2026年2月11日 星期三

ROCm 6.4.4 & pytorch 2.9.1 gfx803 / gfx900 build note

 後來想一想前篇留著當筆記, pytorch 2.9.1 再開一篇文寫.

以下筆記我自己實驗出可用的版本, ubuntu 24.04.3, ROCm 6.4.4, pytorch 2.9.1, 目標 gfx803, gfx900. 以下都可以在虛擬機裡編譯, 不需要真的有 AMD GPU. Pytorch 2.10 開始支援的 ROCm 7 只是可以編的過, 在實體機器上無法支援 RX580 (gfx803). 可能有其它安裝 amdgpu-install 其它版本可以繞過這個限制的方法? 目前沒試出來, 所以這篇就以 ROCm 6.4.4 (6.x 最後一版), pytorch 2.9.1 為主.

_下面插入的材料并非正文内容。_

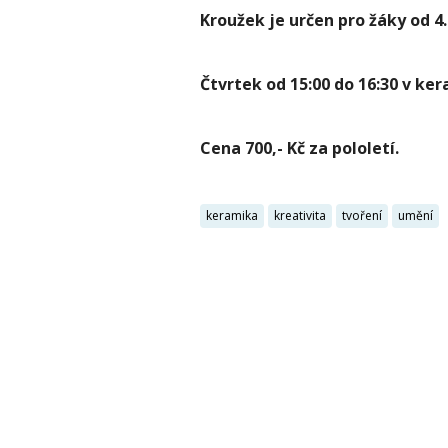
Kroužek je určen pro žáky od 4. 
Čtvrtek od 15:00 do 16:30 v ke
Cena 700,- Kč za pololetí.
keramika
kreativita
tvoření
umění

(還是得注意哪版 pytorch 對哪版 ROCm)

#首先 /etc/default/grub 裡替開機參數加東西, GRUB_CMDLINE_LINUX_DEFAULT 後面加上 "intel_iommu=on, iommu=pt", intel_iommu 是對 intel 用的, AMD ryzen 體系的預設 amd_iommu 都是 on, ryzen 之前的要看板子.

# 環境變數裡加東西, 下次登入時就生效. ps. 加在 /etc/environment.d/ 裡無效, 理由不明.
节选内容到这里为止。